"A salient issue for online romantic relationships is the possibility of deception, but it is unclear how lies are communicated before daters meet."
You might think everyone is being deceitful all the time on dating apps ... but you'd be wrong. The truth is actually a bit more encouraging.
Researchers Jeffrey Hancock, a Stanford communications professor, and Dave Markowitz, assistant professor of communication at University of Oregon, analyzed over 3,000 messages sent by about 200 people on a variety of dating apps. They focused solely on the "discovery phase," meaning the time between when a match and when the two people actually meet in person.
Encouragingly, when researchers asked people how dishonest they'd been in each message, about 66 percent said they had been totally honest. And of those who had lied, only 7 percent of their messages contained untruths.

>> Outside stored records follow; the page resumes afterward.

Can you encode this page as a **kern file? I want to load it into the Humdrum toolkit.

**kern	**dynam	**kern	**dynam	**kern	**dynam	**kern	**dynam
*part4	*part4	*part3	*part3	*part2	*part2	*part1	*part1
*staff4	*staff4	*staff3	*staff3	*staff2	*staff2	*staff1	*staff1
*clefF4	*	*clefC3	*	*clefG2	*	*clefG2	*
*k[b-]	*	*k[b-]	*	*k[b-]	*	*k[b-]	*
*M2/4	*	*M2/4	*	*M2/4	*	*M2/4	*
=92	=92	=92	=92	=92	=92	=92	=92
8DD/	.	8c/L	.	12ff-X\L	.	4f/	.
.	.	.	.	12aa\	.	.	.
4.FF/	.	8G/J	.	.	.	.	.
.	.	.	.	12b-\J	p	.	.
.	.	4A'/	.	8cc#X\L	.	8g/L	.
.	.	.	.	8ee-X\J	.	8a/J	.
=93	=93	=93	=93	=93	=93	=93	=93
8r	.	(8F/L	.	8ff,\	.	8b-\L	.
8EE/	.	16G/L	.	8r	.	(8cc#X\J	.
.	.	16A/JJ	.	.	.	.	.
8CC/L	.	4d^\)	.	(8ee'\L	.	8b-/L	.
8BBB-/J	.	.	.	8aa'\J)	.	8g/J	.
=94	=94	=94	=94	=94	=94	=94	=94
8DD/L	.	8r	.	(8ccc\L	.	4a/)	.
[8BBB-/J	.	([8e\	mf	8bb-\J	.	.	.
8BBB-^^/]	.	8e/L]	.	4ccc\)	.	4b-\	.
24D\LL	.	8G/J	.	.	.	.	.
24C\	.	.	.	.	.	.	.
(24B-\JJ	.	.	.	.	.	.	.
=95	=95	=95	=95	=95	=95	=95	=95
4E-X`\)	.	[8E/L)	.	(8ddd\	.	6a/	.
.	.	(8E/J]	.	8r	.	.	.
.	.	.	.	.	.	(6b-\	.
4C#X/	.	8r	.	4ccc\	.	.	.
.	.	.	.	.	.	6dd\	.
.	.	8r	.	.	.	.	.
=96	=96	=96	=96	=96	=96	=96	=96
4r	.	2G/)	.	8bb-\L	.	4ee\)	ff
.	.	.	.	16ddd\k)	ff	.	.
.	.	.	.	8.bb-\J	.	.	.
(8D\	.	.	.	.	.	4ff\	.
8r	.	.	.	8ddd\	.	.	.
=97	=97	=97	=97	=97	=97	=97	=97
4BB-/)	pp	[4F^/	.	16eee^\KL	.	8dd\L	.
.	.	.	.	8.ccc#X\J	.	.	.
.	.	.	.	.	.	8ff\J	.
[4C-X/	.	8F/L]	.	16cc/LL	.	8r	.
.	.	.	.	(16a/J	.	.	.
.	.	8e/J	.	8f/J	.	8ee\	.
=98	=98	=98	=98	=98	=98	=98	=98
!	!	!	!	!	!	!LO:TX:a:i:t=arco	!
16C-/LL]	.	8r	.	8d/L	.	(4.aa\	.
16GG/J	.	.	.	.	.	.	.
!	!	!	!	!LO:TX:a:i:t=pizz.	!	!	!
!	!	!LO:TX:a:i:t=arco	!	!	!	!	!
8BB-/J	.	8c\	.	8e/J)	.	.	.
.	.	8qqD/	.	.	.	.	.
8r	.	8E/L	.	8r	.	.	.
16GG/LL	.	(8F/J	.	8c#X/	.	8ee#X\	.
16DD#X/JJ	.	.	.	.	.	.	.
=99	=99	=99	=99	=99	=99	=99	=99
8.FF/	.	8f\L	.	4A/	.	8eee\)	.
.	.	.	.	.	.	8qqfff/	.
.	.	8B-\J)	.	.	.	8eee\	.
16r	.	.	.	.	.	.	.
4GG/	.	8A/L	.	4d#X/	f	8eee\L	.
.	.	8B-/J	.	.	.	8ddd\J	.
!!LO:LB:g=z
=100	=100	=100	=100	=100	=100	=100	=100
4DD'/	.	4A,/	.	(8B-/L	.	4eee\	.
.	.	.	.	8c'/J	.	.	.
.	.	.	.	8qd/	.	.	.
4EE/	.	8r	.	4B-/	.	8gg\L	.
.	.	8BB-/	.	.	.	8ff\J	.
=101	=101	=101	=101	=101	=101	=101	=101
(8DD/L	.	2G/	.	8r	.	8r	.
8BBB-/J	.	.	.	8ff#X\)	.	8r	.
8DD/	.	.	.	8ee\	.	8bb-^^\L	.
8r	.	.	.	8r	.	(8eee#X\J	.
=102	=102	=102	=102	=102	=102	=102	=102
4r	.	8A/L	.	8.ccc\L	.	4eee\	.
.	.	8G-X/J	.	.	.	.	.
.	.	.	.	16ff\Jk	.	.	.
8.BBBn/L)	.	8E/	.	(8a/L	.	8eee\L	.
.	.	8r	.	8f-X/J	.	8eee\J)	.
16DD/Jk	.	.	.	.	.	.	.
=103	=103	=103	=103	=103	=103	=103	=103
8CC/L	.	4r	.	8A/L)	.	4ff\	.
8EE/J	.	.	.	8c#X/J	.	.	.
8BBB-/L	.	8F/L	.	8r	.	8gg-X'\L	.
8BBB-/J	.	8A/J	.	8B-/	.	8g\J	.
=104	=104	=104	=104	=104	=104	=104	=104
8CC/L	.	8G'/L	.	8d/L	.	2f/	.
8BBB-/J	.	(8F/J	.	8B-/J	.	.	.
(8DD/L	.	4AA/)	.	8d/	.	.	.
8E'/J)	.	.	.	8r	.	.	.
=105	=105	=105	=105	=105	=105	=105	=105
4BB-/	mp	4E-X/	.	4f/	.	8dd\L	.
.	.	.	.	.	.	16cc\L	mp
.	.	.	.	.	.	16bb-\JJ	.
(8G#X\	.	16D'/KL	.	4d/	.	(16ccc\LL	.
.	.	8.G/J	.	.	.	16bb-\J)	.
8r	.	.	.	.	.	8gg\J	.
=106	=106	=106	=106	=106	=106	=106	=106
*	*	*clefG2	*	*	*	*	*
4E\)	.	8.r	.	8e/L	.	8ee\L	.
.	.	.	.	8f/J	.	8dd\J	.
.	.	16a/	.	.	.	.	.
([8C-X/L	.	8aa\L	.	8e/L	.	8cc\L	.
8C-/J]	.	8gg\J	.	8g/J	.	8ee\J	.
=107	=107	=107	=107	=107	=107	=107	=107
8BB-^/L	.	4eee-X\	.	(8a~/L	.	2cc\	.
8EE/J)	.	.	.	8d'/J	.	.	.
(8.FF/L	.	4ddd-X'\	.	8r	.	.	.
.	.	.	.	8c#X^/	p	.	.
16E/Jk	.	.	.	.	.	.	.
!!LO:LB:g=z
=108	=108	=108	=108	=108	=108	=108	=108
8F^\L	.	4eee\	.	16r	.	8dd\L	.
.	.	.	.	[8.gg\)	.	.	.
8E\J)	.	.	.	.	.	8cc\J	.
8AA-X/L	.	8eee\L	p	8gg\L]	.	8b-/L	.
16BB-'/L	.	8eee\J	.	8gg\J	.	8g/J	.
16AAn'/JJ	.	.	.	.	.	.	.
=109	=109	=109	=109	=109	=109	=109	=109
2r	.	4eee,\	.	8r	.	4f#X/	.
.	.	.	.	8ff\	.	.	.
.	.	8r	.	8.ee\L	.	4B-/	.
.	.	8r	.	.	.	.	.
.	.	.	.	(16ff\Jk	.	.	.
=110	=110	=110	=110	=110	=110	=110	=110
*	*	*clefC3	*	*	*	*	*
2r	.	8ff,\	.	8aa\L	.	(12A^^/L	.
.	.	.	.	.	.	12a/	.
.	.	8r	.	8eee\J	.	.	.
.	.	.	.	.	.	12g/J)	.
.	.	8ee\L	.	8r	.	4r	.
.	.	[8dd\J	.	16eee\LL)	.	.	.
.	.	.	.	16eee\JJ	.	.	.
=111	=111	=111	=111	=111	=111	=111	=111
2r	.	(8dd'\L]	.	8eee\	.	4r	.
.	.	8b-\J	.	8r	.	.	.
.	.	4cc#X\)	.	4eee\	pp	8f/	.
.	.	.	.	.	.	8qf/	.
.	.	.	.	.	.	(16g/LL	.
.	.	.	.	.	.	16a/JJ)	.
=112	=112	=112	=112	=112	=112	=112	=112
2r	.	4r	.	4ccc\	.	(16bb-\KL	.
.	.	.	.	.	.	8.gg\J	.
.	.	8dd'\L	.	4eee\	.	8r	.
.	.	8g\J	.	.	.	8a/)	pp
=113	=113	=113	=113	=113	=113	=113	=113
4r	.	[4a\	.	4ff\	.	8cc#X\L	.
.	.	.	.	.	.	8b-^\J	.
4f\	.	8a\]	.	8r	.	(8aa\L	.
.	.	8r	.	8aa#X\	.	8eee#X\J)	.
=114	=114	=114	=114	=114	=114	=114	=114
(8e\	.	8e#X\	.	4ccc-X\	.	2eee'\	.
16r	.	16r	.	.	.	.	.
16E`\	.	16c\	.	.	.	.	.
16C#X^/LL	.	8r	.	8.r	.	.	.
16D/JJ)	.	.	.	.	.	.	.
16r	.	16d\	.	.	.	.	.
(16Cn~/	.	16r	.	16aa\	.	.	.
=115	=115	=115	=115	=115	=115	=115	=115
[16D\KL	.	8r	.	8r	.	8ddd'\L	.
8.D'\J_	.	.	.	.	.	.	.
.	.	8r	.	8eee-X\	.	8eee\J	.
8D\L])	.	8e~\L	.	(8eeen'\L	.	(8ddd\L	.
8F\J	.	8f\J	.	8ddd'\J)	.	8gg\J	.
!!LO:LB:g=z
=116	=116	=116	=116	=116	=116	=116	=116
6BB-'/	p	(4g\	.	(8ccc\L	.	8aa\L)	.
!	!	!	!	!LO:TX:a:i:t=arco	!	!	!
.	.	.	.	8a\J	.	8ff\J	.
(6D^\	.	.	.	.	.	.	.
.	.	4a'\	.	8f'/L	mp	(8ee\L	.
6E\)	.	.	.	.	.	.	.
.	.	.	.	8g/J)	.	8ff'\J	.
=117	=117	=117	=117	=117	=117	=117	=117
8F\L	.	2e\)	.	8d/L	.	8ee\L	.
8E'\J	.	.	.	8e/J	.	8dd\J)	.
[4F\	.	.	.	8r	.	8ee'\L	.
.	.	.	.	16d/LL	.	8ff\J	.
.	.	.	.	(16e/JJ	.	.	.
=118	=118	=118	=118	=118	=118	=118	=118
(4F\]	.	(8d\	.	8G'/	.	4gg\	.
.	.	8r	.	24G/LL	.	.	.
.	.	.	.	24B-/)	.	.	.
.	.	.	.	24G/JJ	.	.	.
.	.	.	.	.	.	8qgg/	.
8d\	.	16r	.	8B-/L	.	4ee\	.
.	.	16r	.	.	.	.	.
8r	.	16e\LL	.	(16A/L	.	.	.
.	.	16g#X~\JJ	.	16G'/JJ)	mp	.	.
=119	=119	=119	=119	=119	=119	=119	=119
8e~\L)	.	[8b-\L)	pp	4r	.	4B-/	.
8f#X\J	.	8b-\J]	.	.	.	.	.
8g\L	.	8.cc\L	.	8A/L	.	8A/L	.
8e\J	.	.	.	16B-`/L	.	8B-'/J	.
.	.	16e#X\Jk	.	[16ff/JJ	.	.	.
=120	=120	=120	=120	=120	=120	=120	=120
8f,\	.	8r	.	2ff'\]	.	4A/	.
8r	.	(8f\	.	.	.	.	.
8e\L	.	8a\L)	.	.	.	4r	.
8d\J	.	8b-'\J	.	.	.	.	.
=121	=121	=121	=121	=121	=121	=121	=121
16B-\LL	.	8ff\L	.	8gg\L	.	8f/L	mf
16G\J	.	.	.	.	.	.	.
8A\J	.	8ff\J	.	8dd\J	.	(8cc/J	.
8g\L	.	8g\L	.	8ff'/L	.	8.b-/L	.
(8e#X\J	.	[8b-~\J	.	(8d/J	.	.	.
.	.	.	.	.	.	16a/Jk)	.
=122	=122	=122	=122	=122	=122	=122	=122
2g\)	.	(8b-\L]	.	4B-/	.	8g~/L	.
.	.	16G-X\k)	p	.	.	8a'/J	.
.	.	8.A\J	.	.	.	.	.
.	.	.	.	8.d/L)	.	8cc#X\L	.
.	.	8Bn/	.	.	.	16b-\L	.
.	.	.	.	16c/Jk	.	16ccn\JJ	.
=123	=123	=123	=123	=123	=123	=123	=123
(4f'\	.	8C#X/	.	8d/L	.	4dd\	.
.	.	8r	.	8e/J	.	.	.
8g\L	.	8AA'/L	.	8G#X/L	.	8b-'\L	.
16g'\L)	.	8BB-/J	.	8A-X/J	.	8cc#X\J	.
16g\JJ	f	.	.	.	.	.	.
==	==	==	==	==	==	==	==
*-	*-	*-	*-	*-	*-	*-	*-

That means a full 93 percent of the messages were honest. So if we believe these participants, most people are telling the truth most of the time--even on dating apps.
But what about the times they aren't? According to the research, the vast majority of the actual lies told were "butler lies," a term Hanock coined in a previous research study. According to the researchers, the term refers to "false messages that help a person manage his or her social availability."
In other words, they're the white lies people tell to make their way into something ... or weasel their way out. "Sorry, can't chat, got to go to bed now. Night!" -- when really you're going to scan Instagram for another half an hour (for example).
Here are the four most common kinds of butler lies people tell on dating apps:
1. Self-presentation lies (i.e. to make yourself look better)
This could mean exaggerating the truth to make yourself look cooler, or pretending to share interests with the other person ("omg I love salsa dancing, too!").
In one case, the message was: "Haha all I want is to walk into a grocery store and buy the entire shelf of Bold Rock." This lie was explained by the researchers as "exaggerating the desire to buy an entire shelf of hard cider and making the self appear witty or interesting."
2. Getting out of meeting up
Just under 30 percent of the falsehoods had to do with time. Scheduling conflicts, having had "such an exhausting day" or needing to wait to meet up "until work dies down" all reside in this category.
The fact is, meeting a new person is stressful. Even if you're excited about them, it's not a comforting activity--it spikes your adrenaline (not to mention the stress of actually making it out of the house fully dressed). So the lie becomes "Uhhhh, work meeting ran long, can't make it" instead of, "I'd honestly just rather stay in and watch Netflix than meet a new person tonight."
3. Lies about timing
If you have actually managed to decide on a time and place to meet, there's still the possibility of lying about when you'll actually arrive. You're guilty of this butler lie if you've ever sent the chirpy text, "I'm 10 minutes away!" when you're still in your bathrobe, deciding what to wear. This kind of fib obviously isn't limited to dating, and is quite common.
4. To avoid directly rejecting someone
This was often paired with the lie getting out of meeting up. It sounds like "Oh man, really wish I could go!" Participants were hoping to soften the blow of a brush-off, and to preserve the connection. In the words of the authors, the idea here is to "save face for both communicators."
For Markowitz, the biggest takeaway from the research isn't that most of us lie about the same things (although that does seem to be the case). Instead, he says, "It was encouraging to see this finding in a dating setting ... because it suggests that trust and honesty are still crucial social dynamics when people are communicating as strangers."
Trust and honesty are crucial in circumstances beyond just texting on Tinder. But it's nice to know that even in that environment, we all really do want to do right by one another.